14 Mai 2011 - 10h19Por Correio do Estado

Bebês gêmeos, uma menina e um menino, de 9 meses, foram espancados com relho de cavalo em Dourados. O crime aconteceu na noite de quinta-feira em uma residência localizada na Rua Silidônio Verão, no bairro Parque dos Coqueiros. As vítimas sofreram cortes profundos no rosto e lesões por todo o corpo como braços, barriga e cabeça.

As vítimas foram socorridas por uma equipe do Conselho Tutelar, que foi acionada através do serviço Disque Denúncia.
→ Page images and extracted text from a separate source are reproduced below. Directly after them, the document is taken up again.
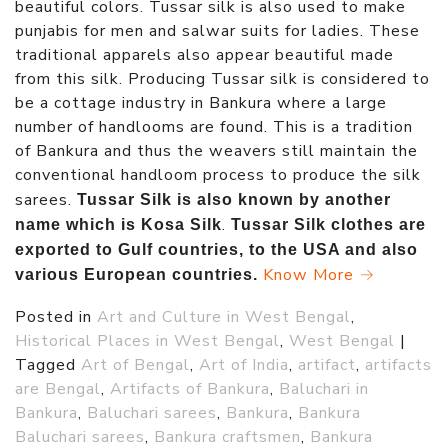
beautiful colors. Tussar silk is also used to make
punjabis for men and salwar suits for ladies. These
traditional apparels also appear beautiful made
from this silk. Producing Tussar silk is considered to
be a cottage industry in Bankura where a large
number of handlooms are found. This is a tradition
of Bankura and thus the weavers still maintain the
conventional handloom process to produce the silk
sarees.
Tussar Silk is also known by another
.
name which is Kosa Silk
Tussar Silk clothes are
exported to Gulf countries, to the USA and also
Know More →
various European countries.
Posted in
Art and Culture in West Bengal
,
Historical Places in West Bengal
,
West Bengal
|
Tagged
Art of Bengal
,
Art of India
,
artifact
,
artifacts
are Bengal
,
Artifacts of Bankura
,
Baluchari in
Bankura
,
Baluchari sarees
,
Bankura
,
Bankura
Baluchari sarees
,
Bankura craftsmen
,
Bankura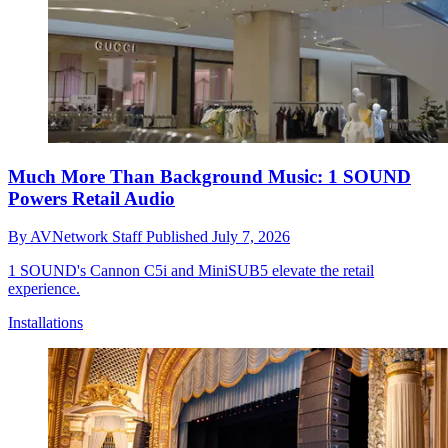
Much More Than Background Music: 1 SOUND
Powers Retail Audio
By
AVNetwork Staff
Published
July 7, 2026
1 SOUND's Cannon C5i and MiniSUB5 elevate the retail
experience.
Installations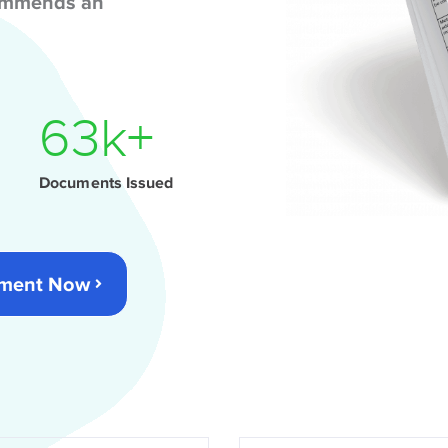
commends an
82
k+
Documents Issued
cument Now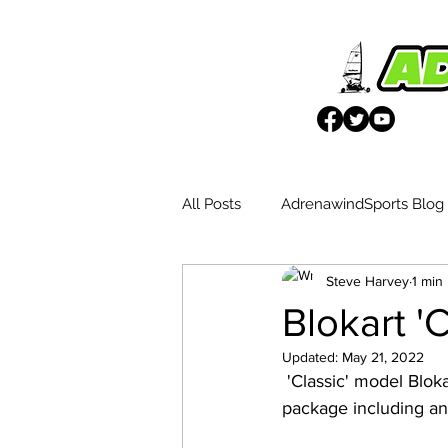
All Posts
AdrenawindSports Blog
Steve Harvey
1 min
UK Wētā Event Reports
Blo
Blokart '
Updated:
May 21, 2022
Weta Advantages
 'Classic' model Blokart with fibreglass mast and Blue 4.0m sail. Also available as a two sail 
package including an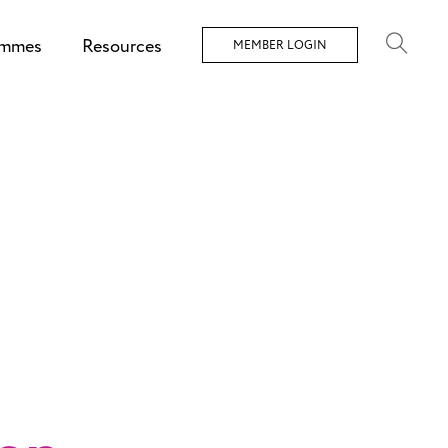
ammes
Resources
MEMBER LOGIN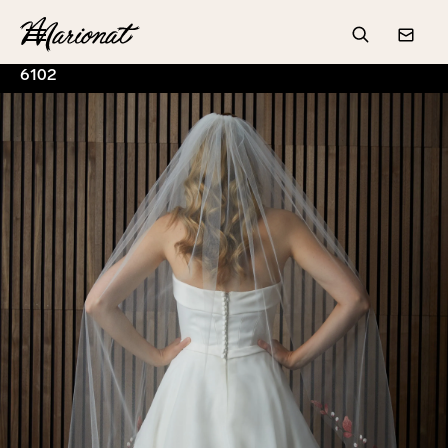
Hamburger
Search
Conta
6102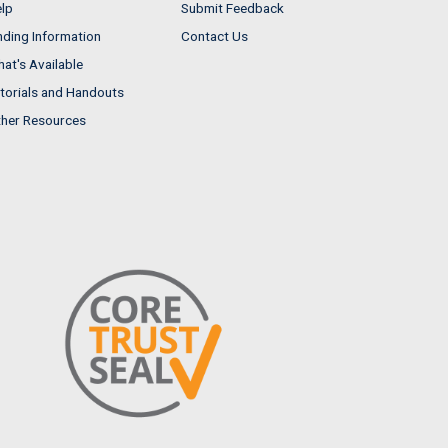
lp
Submit Feedback
nding Information
Contact Us
at's Available
torials and Handouts
her Resources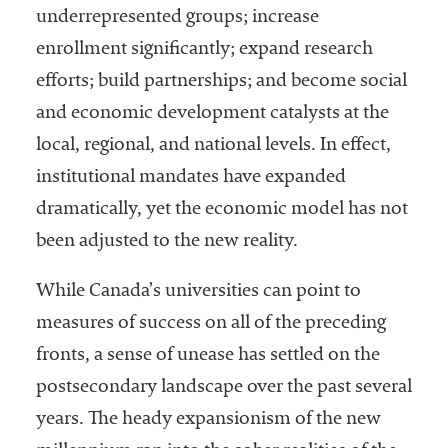
underrepresented groups; increase
Services
enrollment significantly; expand research
efforts; build partnerships; and become social
and economic development catalysts at the
local, regional, and national levels. In effect,
institutional mandates have expanded
dramatically, yet the economic model has not
he National
been adjusted to the new reality.
ssociation
of College
While Canada’s universities can point to
and
measures of success on all of the preceding
University
fronts, a sense of unease has settled on the
Business
Officers
postsecondary landscape over the past several
NACUBO) is
years. The heady expansionism of the new
a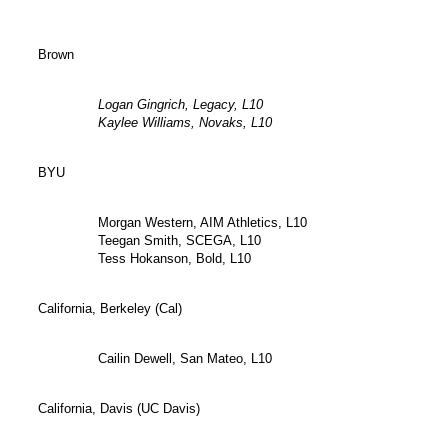
Brown
Logan Gingrich, Legacy, L10
Kaylee Williams, Novaks, L10
BYU
Morgan Western, AIM Athletics, L10
Teegan Smith, SCEGA, L10
Tess Hokanson, Bold, L10
California, Berkeley (Cal)
Cailin Dewell, San Mateo, L10
California, Davis (UC Davis)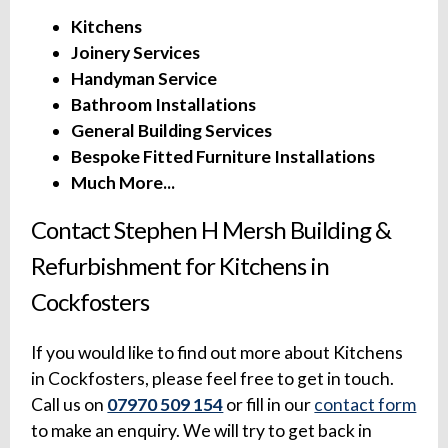
Kitchens
Joinery Services
Handyman Service
Bathroom Installations
General Building Services
Bespoke Fitted Furniture Installations
Much More...
Contact Stephen H Mersh Building &
Refurbishment for Kitchens in
Cockfosters
If you would like to find out more about Kitchens
in Cockfosters, please feel free to get in touch.
Call us on
07970 509 154
or fill in our
contact form
to make an enquiry. We will try to get back in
Segundo informações, vizinhos, que ouviram os gritos das crianças desconfiaram de crimes de maus tratos e re-solveram pedir ajuda.

A conselheira Maria de Fátima Medeiros esteve no local. Ele conta que ao chegar na casa se deparou com a mãe da criança, uma adolescente de 15 anos. A menor revelou que ainda tentou socorrer as crianças mas foi impedida pelo pai. Na ocasião, ele teria tentado agredí-la, fato que fez com que se escondesse atrás da casa onde moram.

Segundo a mãe, o pai tem 33 anos, é alcoólatra e dependente químico. Ele fugiu do local minutos antes da chegada do Conselho Tutelar. A mãe faz tratamentos na saúde mental. Maria de Fátima disse que como medida de prevenção, encaminhou ao Lar Santa Rita, o terceiro filho do casal, uma criança de 2 anos que presenciou toda a agressão.

Os gêmeos foram levados as pressas para o Hospital Universitário, onde estão internados. Uma assistente social do hospital acompanha tudo. De acordo com informações do HU, as crianças passaram por uma primeira avaliação, foram transferidas para o Pronto Atendimento Pediátrico e devem ser encaminhadas para a ala de Pediatria. O quadro clínico é estável e ambas não correm risco de morte. Elas seguem em observação e não há previsão de alta.

O Conselho Tutelar registrou Boletim de Ocorrência e encaminhou denúncia para a Promotoria da Infância e Juventude de Dourados. O pai está foragido.

Creas

Este ano o Centro de Referência Especializado de Assistência Social (Creas), já atendeu 48 crianças vítimas de violência. Destes, 20 foram estupros, uma exploração sexual, uma ameaça pscológica, uma agressão física e ameaça, uma agressão física e psicológica, quatro agressões físicas, seis maus tratos, uma agressão psicológica e 10 trabalhos infantis. Das vítimas, 27 são do sexo feminino, 21 são do sexo masculino e 01 caso é indígena. Seis crianças têm entre zero e seis anos, 28 têm entre 07 e 14 anos e 14 das crianças agredidas têm entre 15 e 17 anos. No ano passado foram 133 casos de violência contra a criança.